• _Exercise text_:

<<<<

Implement Cyrus IMAPD in High Load Enviromment

Brian Awood bawood at
Tue Sep 29 09:19:13 EDT 2009

On Tuesday 29 September 2009 @ 06:59, Bernd Petrovitsch wrote:
> On Mon, 2009-09-28 at 15:33 -0700, Vincent Fox wrote:
> [...]
> > Really I've looked at fsck too many times in my life and
> > don't ever want to again.  Anyone who tells me "oh yes but
> Especially not in the >100GB area.

We haven't looked at ZFS, though as Bron suggested, I doubt it will 
solve all filesystem issues.  We use ext3 on large partitions, 
ranging from 2-5TB.  While it takes 14-18hrs to fsck, that doesn't 
really matter if you have replication, we can promote a replica to a 
primary in about 15minutes.  

> How much performance do you gain and what are the risks?
> So - in a larger environment - buying a few disks more and/or
> faster disks and/or battery-backed controllers and more RAM usually
> outweighs the risk of losing reputation and (commercial) customers.
> The next question is: Why do I - as the techie/admin/.. - win by
> saving a few 100€ (or 2.000€) on the hardware (and how much is the
> total hardware cost?) for *my* decision to use $BRAND_NEW_FAST_FS
> instead of ext3 and what can I loose (like personal reputation or
> some sleepless nights and killed weekends in the future)?
> Does anyone has scripts/tools to - at least - simulate 1000s of
> (semi-realistic) parallel IMAP clients on a big setup?

With cyrus, murder+replication+comodity hardware is the least 
expensive and probably most scalable way to go.  We have some perl 
scripts for imap load testing, you can find links to them at the 
bottom of this page,  along 
with other info on our cyrus implementation.

>>>>

• _Records shown_:
<<<<

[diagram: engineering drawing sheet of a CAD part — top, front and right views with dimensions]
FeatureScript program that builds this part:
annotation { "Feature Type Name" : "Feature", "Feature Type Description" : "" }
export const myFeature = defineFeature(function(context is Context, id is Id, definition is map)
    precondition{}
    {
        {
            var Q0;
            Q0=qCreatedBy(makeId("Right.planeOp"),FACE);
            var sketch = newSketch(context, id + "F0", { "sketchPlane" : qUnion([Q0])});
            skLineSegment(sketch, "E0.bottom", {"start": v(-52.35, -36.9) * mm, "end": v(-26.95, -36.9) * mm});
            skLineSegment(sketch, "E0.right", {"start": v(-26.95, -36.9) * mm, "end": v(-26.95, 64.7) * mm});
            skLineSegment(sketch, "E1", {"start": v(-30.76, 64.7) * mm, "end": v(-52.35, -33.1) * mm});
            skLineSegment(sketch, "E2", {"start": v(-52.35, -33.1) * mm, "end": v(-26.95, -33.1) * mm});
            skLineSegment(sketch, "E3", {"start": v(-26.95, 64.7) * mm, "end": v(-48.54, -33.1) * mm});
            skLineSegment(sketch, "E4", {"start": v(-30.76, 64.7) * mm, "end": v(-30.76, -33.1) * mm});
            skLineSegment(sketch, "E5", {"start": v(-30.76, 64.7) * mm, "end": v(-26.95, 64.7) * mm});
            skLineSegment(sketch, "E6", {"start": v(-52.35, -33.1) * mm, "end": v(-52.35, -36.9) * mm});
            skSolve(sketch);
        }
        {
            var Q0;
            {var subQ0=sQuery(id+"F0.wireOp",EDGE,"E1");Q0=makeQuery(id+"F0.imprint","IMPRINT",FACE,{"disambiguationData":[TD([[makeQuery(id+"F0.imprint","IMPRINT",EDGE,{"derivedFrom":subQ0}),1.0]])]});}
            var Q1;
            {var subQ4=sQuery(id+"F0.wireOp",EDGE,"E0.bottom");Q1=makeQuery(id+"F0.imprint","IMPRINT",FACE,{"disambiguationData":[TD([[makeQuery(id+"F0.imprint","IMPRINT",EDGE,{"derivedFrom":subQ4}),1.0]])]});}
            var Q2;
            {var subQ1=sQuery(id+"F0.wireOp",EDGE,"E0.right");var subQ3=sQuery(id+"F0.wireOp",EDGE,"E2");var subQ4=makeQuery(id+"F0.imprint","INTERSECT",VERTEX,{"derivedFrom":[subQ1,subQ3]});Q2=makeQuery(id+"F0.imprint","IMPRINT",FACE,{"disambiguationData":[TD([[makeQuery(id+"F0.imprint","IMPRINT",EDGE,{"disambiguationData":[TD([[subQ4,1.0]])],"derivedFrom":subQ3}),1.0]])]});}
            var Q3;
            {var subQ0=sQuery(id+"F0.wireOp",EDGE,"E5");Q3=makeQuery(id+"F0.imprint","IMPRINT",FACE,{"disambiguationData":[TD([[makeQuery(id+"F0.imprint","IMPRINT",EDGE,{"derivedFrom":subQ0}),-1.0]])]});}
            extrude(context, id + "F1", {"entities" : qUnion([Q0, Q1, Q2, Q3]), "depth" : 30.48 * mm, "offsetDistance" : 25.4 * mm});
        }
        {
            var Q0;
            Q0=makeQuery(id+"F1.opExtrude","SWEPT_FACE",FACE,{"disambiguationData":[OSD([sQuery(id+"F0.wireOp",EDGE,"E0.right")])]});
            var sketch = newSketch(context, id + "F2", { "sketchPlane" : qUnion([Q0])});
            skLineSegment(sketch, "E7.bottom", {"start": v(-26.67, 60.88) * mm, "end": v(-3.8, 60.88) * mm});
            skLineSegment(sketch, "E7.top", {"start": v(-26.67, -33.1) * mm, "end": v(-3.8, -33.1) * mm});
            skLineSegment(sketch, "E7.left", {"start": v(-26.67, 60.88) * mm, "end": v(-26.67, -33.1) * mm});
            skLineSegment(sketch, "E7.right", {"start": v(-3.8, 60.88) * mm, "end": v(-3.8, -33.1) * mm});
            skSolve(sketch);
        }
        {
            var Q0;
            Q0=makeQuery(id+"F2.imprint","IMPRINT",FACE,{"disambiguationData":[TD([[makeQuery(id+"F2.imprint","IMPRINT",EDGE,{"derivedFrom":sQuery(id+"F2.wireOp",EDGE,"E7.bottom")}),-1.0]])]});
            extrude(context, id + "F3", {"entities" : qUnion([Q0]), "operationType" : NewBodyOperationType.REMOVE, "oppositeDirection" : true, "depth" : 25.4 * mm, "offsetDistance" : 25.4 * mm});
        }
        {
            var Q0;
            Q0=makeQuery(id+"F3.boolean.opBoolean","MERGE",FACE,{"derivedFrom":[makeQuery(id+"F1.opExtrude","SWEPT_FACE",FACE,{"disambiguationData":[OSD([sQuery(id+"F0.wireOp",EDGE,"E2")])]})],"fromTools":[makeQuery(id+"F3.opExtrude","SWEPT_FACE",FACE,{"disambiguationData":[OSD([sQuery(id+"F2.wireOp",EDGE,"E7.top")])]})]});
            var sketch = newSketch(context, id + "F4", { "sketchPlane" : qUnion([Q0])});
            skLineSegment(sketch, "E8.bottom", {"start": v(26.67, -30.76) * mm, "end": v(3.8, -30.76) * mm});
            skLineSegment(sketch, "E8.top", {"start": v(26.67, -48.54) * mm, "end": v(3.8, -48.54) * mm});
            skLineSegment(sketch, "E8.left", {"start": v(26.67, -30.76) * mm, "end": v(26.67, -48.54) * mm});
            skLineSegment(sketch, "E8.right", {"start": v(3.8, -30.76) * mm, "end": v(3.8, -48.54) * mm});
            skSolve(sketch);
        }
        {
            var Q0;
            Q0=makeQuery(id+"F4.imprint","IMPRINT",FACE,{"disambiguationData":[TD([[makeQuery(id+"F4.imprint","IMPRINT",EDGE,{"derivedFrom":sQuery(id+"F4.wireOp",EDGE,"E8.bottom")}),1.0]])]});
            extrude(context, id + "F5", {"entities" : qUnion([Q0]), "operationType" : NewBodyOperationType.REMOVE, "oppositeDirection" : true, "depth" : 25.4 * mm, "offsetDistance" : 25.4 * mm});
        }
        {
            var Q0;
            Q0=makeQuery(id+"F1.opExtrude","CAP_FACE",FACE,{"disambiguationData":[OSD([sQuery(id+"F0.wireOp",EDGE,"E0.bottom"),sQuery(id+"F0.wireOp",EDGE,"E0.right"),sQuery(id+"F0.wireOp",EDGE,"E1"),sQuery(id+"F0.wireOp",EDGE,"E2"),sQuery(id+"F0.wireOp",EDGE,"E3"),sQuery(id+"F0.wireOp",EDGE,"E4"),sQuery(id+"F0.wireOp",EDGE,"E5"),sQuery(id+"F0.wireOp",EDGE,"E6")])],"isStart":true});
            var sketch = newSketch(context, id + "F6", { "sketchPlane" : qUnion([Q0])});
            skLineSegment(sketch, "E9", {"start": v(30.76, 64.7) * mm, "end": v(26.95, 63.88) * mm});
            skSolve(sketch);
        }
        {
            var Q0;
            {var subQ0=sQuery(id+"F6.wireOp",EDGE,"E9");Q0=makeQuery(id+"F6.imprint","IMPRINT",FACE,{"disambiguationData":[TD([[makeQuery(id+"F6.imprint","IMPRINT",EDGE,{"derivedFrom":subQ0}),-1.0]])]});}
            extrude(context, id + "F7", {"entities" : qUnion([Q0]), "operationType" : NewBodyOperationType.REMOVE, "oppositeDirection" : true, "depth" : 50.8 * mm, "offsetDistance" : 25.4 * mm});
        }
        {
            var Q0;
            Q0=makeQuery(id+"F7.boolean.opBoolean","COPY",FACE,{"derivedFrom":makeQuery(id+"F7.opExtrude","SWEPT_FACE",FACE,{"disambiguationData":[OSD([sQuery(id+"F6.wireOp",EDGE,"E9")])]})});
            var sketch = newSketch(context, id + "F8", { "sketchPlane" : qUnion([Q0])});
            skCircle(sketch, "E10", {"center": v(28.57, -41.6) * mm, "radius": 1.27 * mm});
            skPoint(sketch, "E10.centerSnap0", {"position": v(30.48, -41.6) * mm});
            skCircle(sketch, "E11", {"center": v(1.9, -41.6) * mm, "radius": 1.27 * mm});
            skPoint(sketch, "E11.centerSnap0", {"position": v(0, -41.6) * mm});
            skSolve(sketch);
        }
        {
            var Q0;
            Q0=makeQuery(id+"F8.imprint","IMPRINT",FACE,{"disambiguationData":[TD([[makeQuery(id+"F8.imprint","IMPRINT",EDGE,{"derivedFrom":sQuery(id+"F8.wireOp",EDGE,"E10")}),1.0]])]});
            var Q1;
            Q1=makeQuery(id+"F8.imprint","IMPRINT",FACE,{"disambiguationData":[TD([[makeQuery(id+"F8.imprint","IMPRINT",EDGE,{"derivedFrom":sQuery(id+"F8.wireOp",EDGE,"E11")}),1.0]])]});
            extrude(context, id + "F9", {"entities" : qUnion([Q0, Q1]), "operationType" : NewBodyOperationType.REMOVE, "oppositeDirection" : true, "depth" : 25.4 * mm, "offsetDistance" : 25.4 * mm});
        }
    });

>>>>

• _Directions for this task_: Please answer from the message about Cyrus IMAPD: what filesystem does the writer's site use on its large partitions? The listing plays no part in this exercise.

• _Exercise solution_: ext3, on partitions ranging from 2-5TB.